Andererseits brächte eine etwas liebevollere Präsentation den Besuchenden mehr Nutzen und dem Museum vielleicht mehr Zulauf. In Mini-Buchstaben beschriftete Schilder irgendwo in einer Vitrine, sodass man auf den Knien rutschend den Text entschlüsseln muss, das bringt hier genauso wenig wie auf der documenta.

Wand voller Ikonen im Museum für mittelalterliche Kunst, Korçë
Im Eingangsraum zeigt das Museum für Mittelalterliche Kunst, wie es aussähe, präsentierte es seine komplette Sammlung. Zum Glück hängen die Ikonen in den anderen Räumen viel lockerer.

Ikone des heiligen Christoph mit Tierkopf Kurz dahinter Richtung Vororte kommt das Museum für mittelalterliche Gemälde, was eigentlich „Museum für Ikonen“ heißen müsste. Entworfen haben es ebenfalls Bowles & Wilson, was ihnen außen wie innen gut gelang. Und hier lässt sich die Flut goldgrundierter religiöser Bilder wesentlich leichter zu ertragen als in einer orthodoxen Kirche.

Manche Darstellungen sind nachgerade lustig, wie der nebenstehende heilige Christoph. Leider hilft der englischsprachige Audio-Guide beim Verstehen nicht weiter, denn er beschreibt nur das Gemalte, ohne Zusammenhänge herzustellen. So erklärt er auch nicht, warum neben Johannes dem Täufer auf dessen Ikonen immer auch sein abgeschlagener Kopf zu sehen ist.

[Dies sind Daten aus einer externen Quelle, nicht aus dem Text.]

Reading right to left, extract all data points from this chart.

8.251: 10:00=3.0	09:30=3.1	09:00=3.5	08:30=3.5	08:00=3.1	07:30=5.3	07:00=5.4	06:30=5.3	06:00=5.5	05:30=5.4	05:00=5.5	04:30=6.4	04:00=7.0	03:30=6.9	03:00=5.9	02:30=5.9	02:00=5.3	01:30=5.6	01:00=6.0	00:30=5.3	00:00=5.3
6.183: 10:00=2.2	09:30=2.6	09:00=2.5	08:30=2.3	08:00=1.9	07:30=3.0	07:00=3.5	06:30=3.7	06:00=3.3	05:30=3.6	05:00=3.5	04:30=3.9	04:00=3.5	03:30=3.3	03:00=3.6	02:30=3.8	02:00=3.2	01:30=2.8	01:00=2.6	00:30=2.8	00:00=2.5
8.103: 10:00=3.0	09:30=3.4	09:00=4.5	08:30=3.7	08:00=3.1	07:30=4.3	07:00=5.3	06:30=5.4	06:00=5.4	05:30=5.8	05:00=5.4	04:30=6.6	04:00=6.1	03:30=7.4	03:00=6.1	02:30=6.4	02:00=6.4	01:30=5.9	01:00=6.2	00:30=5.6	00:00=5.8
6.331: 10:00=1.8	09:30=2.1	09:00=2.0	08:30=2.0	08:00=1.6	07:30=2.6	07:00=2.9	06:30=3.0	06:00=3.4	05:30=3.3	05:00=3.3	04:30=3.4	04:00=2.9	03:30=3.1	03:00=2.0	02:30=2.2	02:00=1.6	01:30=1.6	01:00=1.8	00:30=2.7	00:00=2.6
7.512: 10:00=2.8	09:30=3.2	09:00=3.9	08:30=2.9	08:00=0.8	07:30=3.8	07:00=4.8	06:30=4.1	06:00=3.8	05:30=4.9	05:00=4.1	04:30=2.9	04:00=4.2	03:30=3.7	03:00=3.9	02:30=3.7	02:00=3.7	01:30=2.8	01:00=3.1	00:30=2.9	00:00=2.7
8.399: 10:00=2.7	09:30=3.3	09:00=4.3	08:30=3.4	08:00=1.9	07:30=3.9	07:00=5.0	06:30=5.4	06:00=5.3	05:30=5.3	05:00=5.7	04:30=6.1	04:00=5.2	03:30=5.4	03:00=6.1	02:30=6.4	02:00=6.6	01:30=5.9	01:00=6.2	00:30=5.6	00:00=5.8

Manchmal hält er ihn sogar in der Hand, was selbst Strenggläubige einigermaßen verwirren dürfte.

Als heimlicher Höhepunkt des Museums entpuppte sich der an die Kasse abgeordnete Restaurator. Er stellte nämlich den persönlichen Kontakt zu einem lebendigen Maler in Korçë her, der uns „in vier Minuten“ per Auto in sein Atelier bringen wollte. „Vier“ bedeutet hier etwas anderes, und der nette Restaurator griff noch einmal zum Telefon, um dem Künstler die Besonderheiten deutscher und schweizerischer Zeitangaben zu erklären. Dann klappte aber alles, und wir bekamen eine kleine, feine Auswahl zeitgenössischer albanischer Gemälde zu sehen. Was uns bisher nicht gelungen war.

Das Atelier liegt am Rande des sogenannten Alten Bazars. So nennen sie hier die großangelegte Touristenfalle aus Fast-Food- und Souvenir-Läden um einen Platz herum. Die Häuser sind hübsch, renoviert und alt, die Geschäfte so wie überall auf der Welt, und das Essen in einigen der Schuppen sehr schlecht. An einem Ende stolperten wir glücklicherweise über einen Steinmetz, der uns seine Werke zeigte: vom fünfzackigen Stern über ein Hanf-Blatt bis zur (abgerissenen) Kirche des Heiligen Georg war einiges dabei. Er freute sich über den Besuch und wir uns über eine kleine interessante Ecke in all dem Mopf.

Bibliotheksgebäude in Korçë
Die Bibliothek in Korçë, direkt neben der orthodoxen Kathedrale.